Met name in de beta-wetenschappen heerst het idee van reductionisme. Dit houdt in dat de ene theorie door de andere theorie gereduceerd kan worden; de nieuwe theorie verklaard alles wat de oude theorie ook verklaarde en nog meer. Binnen de filosofie zet men vraagtekens bij het idee van reductionisme, omdat met name uit de alfa- en gammahoek hier felle kritiek op is. Veel gehoorde problemen in dit debat zijn de meervoudige realisaties, epifenomenen en het reduceren van de vrije wil en de geest tot substantiële eigenschappen.
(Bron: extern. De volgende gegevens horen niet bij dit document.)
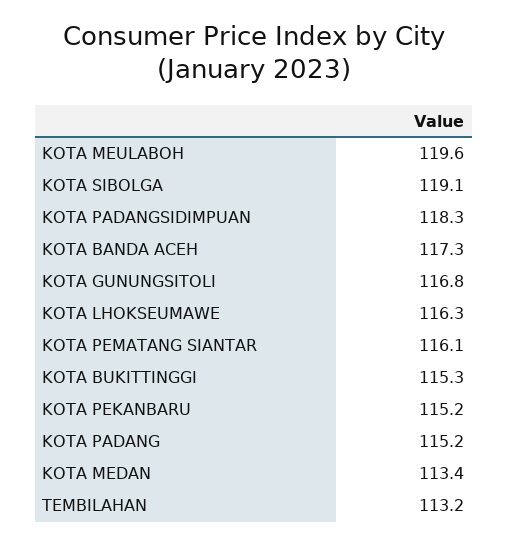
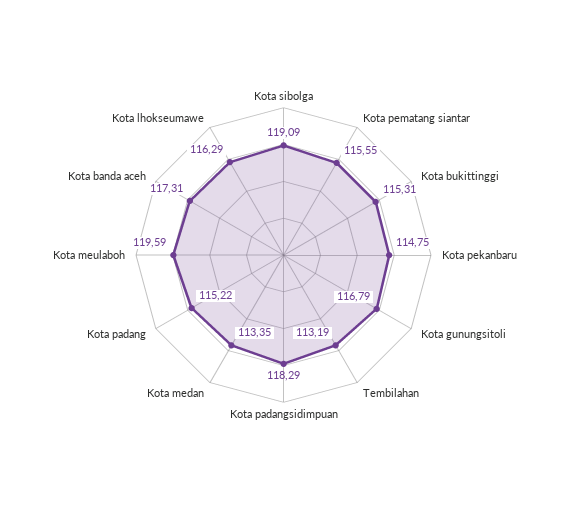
KOTA PEMATANG SIANTAR: 116.1 -> 115.55
KOTA PEKANBARU: 115.2 -> 114.75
Persoonlijk heb ik het meeste oor naar het emergentialisme. Emergentie is het ontstaan van nieuwe eigenschappen die niet direct te herleiden zijn tot de onderdelen an sich. Zo bestaat een tafel bijvoorbeeld uit een aantal stukken hout, die pas de functie van een tafel krijgen op het moment dat ze op een bepaalde manier aan elkaar verbonden zijn. Het antwoord op bovengenoemde ‘problemen’ van het reductionisme zouden gevonden kunnen worden in het emergentialisme.
Deze opvatting wordt alleen maar sterker bij het zien van het volgende filmpje. Enkele honderduizenden mieren zijn stuk voor stuk kleine vrijwel nutteloze beestjes. Maar door een enorme ingenieuze samenwerking, ontwikkeld een kolonie zich tot een complex systeem welke bepaalde vormen van intelligentie lijkt te omvatten. Een vorm van chemische communicatie (via geuren) vormt de basis van succesvolle coöperatie. Zie in onderstaande documentaire emergentie op haar best!
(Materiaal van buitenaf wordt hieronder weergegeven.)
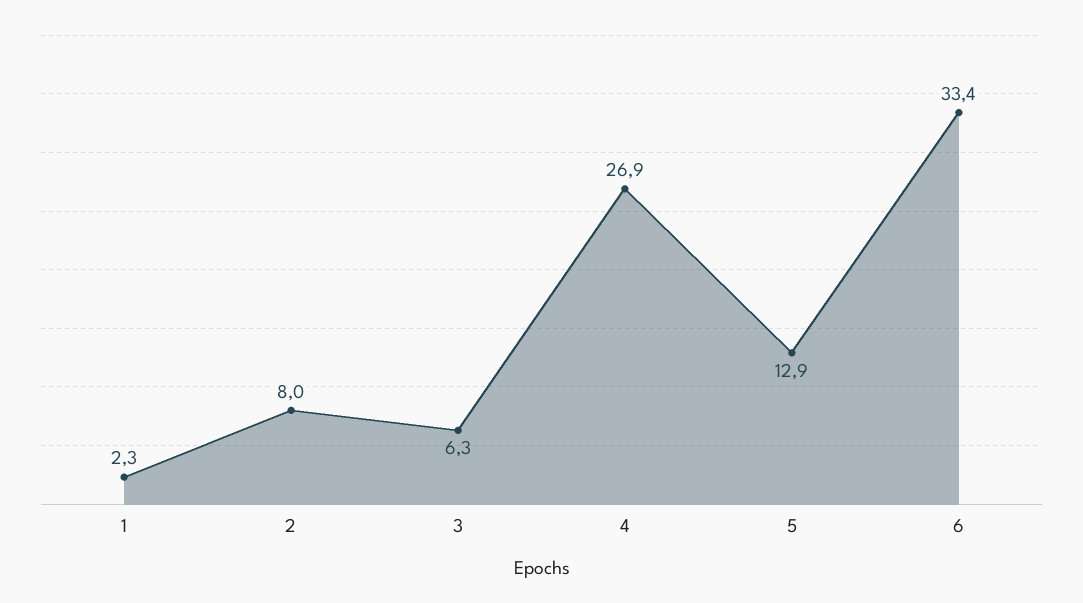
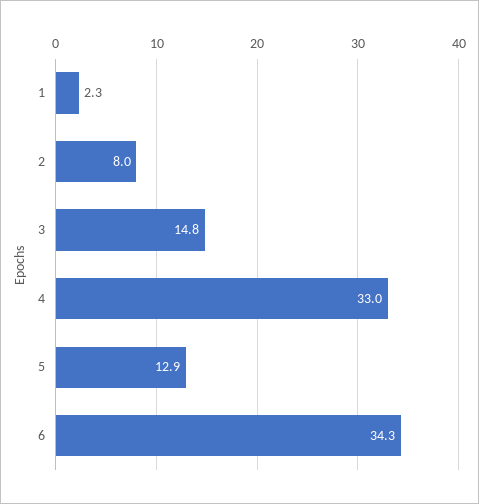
3: 6.3 -> 14.8
4: 26.9 -> 33
6: 33.4 -> 34.3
De mierenkolonie als complex systeem heeft ook wel wat weg van een gesloten/geïsoleerd systeem omdat ze ons bijvoorbeeld niet opmerken als wij ze bestuderen.
Ik heb laatst ergens gezien dat een bepaald percentage mieren ook zoveel loopt te nietsen. Deze mieren lopen wel mee in kolonne’s maar dragen niets, graven niet maar eten wel uit de voedsel voorraad. Dit zal ook wel bij complexe sociale structuren horen.